EXERCISE DETAILS: Only the lines holding the string "settings" are needed; copy each of them from the data.

(Rendered images with source text)
Start of Block
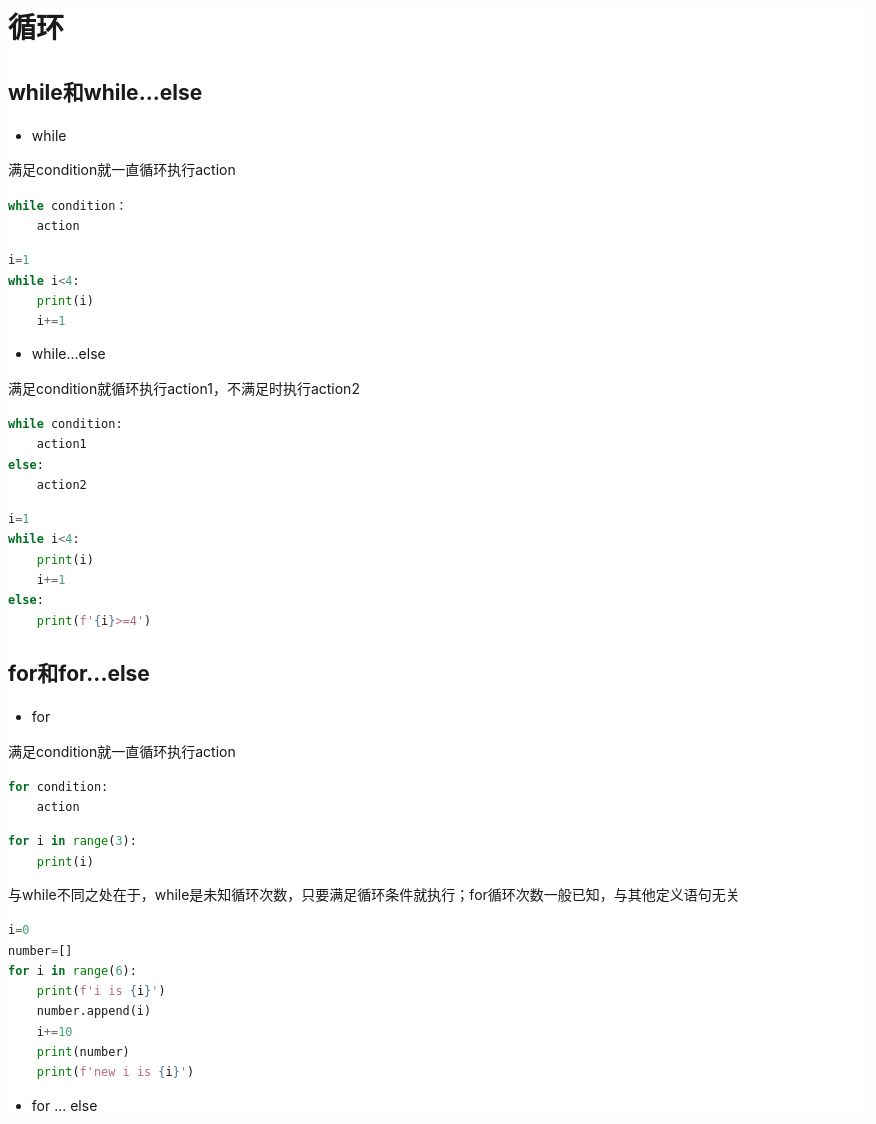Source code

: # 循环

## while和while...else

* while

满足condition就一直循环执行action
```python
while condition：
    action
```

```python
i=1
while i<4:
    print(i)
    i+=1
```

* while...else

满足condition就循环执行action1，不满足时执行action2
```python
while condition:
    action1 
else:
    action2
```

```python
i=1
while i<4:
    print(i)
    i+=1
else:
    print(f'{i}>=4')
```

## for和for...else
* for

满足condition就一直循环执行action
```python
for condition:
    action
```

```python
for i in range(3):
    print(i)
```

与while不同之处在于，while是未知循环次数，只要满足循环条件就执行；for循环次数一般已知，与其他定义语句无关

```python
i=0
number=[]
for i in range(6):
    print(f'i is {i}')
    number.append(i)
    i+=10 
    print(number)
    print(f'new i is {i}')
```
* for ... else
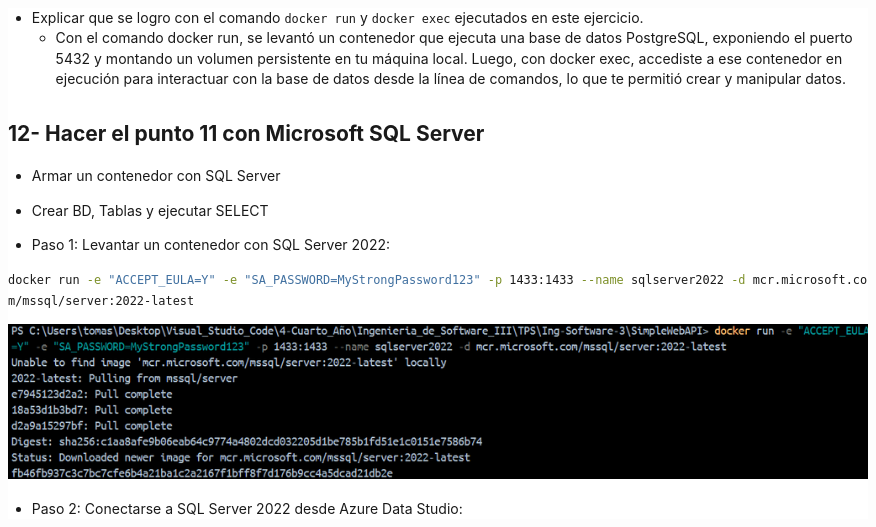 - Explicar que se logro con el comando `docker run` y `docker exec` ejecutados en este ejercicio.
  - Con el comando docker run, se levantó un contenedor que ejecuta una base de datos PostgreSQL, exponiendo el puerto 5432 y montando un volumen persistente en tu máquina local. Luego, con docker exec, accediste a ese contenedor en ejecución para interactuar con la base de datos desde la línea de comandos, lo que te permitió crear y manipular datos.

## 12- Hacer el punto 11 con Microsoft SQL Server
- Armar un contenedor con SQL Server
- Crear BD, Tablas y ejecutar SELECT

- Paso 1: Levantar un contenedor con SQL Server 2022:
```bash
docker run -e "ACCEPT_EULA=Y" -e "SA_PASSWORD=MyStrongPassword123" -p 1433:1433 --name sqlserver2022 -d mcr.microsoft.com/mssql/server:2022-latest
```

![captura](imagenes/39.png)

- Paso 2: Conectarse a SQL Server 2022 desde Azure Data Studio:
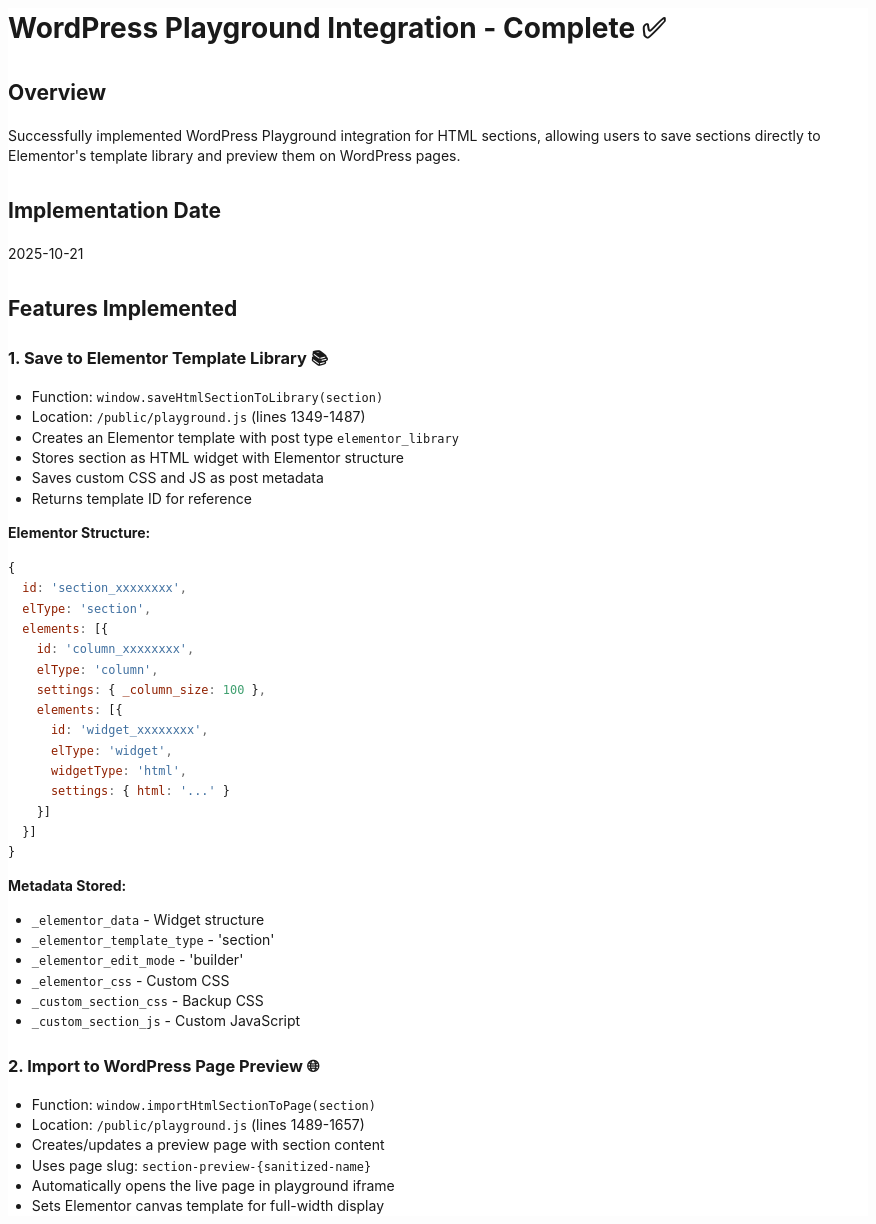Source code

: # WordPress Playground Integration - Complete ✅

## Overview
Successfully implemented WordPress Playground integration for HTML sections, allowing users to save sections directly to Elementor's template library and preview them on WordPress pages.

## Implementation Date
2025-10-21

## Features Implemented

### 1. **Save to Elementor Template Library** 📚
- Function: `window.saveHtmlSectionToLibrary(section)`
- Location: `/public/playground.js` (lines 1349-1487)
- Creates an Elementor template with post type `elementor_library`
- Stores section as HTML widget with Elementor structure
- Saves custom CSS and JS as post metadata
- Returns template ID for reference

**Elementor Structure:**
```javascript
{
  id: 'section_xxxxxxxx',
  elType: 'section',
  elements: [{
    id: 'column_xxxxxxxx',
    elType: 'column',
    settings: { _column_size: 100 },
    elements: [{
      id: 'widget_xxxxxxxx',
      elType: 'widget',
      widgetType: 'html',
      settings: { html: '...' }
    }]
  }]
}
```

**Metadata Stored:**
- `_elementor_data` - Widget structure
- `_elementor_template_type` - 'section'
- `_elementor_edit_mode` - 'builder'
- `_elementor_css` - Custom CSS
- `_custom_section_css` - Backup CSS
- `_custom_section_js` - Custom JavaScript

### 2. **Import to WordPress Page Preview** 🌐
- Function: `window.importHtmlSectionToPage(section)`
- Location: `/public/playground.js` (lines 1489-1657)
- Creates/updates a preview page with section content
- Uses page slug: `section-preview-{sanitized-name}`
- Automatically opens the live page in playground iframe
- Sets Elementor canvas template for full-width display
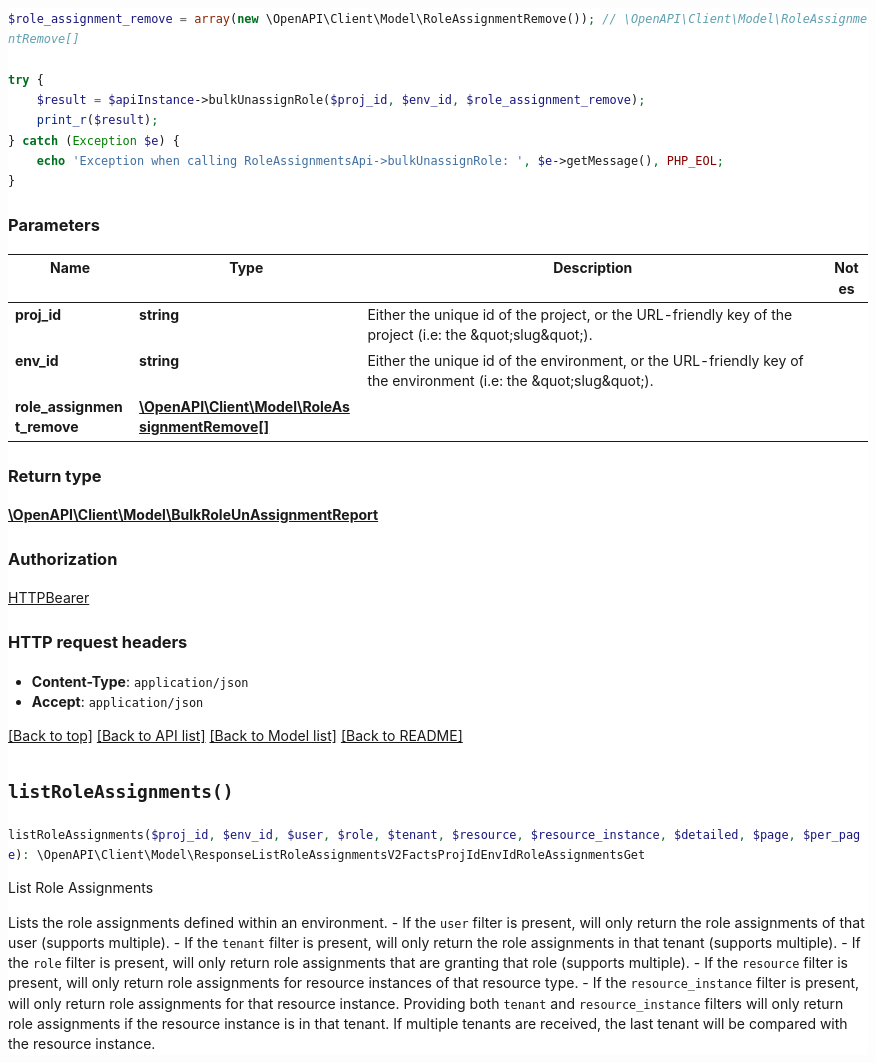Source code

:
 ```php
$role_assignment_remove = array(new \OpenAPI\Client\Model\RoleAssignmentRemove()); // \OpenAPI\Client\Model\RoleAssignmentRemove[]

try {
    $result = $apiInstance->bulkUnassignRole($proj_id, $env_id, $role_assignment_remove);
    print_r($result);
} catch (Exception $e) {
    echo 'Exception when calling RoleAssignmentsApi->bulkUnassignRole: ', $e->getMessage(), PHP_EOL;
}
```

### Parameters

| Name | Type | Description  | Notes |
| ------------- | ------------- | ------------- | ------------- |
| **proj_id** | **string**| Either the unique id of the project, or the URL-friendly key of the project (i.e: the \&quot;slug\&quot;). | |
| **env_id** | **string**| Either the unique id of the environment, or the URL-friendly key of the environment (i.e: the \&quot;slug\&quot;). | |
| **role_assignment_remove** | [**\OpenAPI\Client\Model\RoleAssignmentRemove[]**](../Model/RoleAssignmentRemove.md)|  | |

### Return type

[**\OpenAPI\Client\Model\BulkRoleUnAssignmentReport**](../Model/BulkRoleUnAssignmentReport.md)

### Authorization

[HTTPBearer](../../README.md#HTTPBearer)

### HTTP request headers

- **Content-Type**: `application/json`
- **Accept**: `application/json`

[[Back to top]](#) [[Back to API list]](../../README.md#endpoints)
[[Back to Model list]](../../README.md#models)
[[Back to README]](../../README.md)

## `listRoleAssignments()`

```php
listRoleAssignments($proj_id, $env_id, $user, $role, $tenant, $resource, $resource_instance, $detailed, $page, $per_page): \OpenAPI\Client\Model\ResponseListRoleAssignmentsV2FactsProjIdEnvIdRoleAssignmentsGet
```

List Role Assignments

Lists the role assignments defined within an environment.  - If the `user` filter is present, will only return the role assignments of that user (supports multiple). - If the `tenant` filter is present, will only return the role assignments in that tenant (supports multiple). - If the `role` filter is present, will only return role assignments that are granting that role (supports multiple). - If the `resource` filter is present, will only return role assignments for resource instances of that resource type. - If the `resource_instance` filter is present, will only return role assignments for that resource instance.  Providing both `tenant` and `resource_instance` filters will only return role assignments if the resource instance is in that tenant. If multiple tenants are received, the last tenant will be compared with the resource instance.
End of Block
REPLY TO THE EXERCISE:
    settings: { _column_size: 100 },
      settings: { html: '...' }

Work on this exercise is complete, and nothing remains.